--- Task data ---
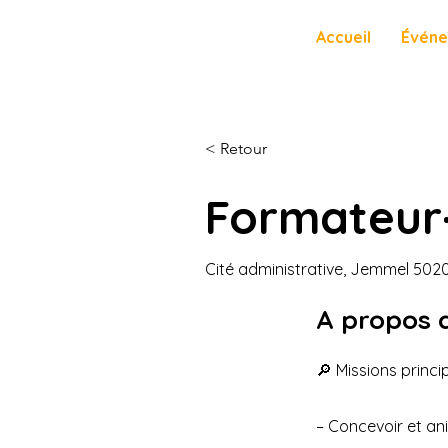
Accueil
Évén
< Retour
Formateur·
Cité administrative, Jemmel 5020,
A propos 
🔎 Missions princip
– Concevoir et ani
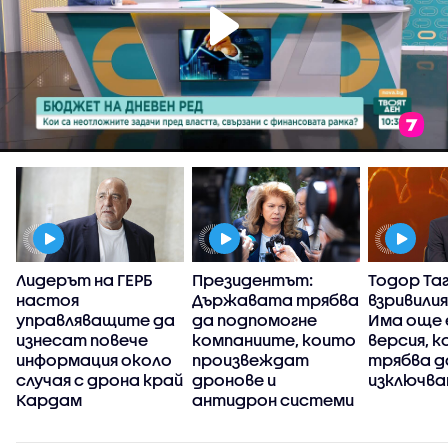
Лидерът на ГЕРБ
Президентът:
Тодор Та
настоя
Държавата трябва
взривилия
управляващите да
да подпомогне
Има още 
р
изнесат повече
компаниите, които
версия, к
информация около
произвеждат
трябва д
случая с дрона край
дронове и
изключва
Кардам
антидрон системи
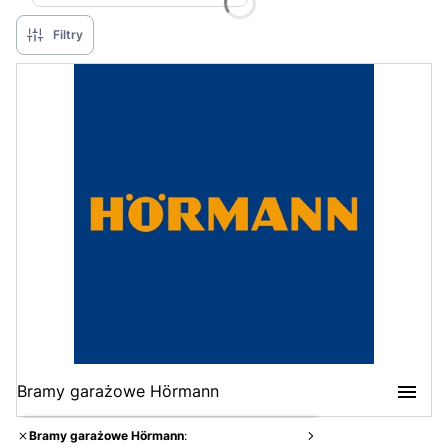
Filtry
Bramy garażowe Hörmann
Bramy garażowe Hörmann
:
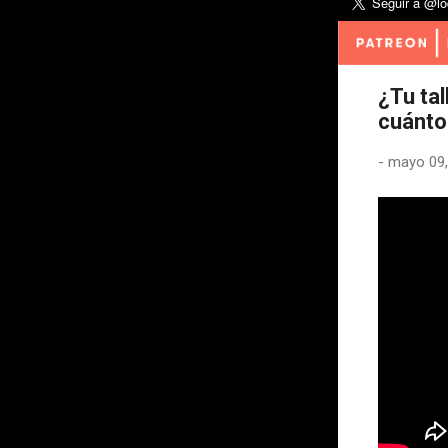
¿Tu ta
cuánto
-
mayo 09,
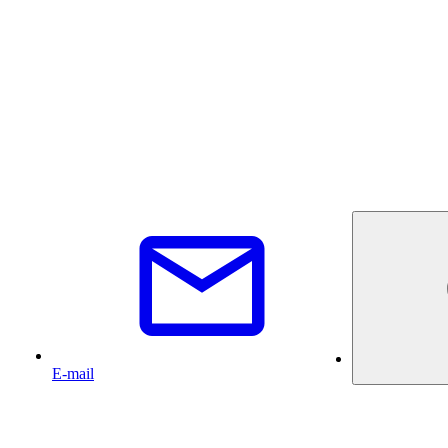
E-mail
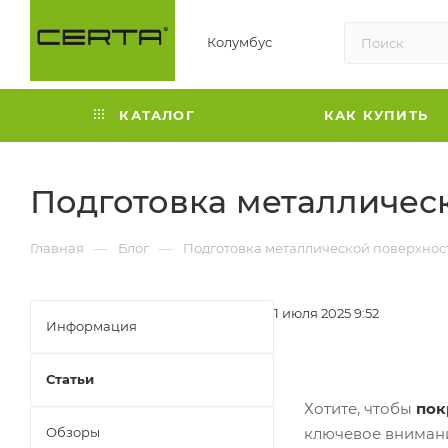
Колумбус
КАТАЛОГ
КАК КУПИТЬ
Подготовка металличес
—
—
Главная
Блог
Подготовка металлической поверхнос
1 июля 2025 9:52
Информация
Статьи
Хотите, чтобы
пок
Обзоры
ключевое внимани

--- Instruction ---
An exact copy of the material above is required, minus its images.

--- Solution to the exercise ---
Accueil
Évén
< Retour
Formateur·
Cité administrative, Jemmel 5020,
A propos 
🔎 Missions princip
– Concevoir et ani
Лидерът на ГЕРБ
Президентът:
Тодор Та
настоя
Държавата трябва
взривилия
управляващите да
да подпомогне
Има още 
р
изнесат повече
компаниите, които
версия, к
информация около
произвеждат
трябва д
случая с дрона край
дронове и
изключва
Кардам
антидрон системи
Filtry
Bramy garażowe Hörmann
Bramy garażowe Hörmann
:
¿Tu ta
cuánto
-
mayo 09,
E-mail
Колумбус
КАТАЛОГ
КАК КУПИТЬ
Подготовка металличес
—
—
Главная
Блог
Подготовка металлической поверхнос
1 июля 2025 9:52
Информация
Статьи
Хотите, чтобы
пок
Обзоры
ключевое внимани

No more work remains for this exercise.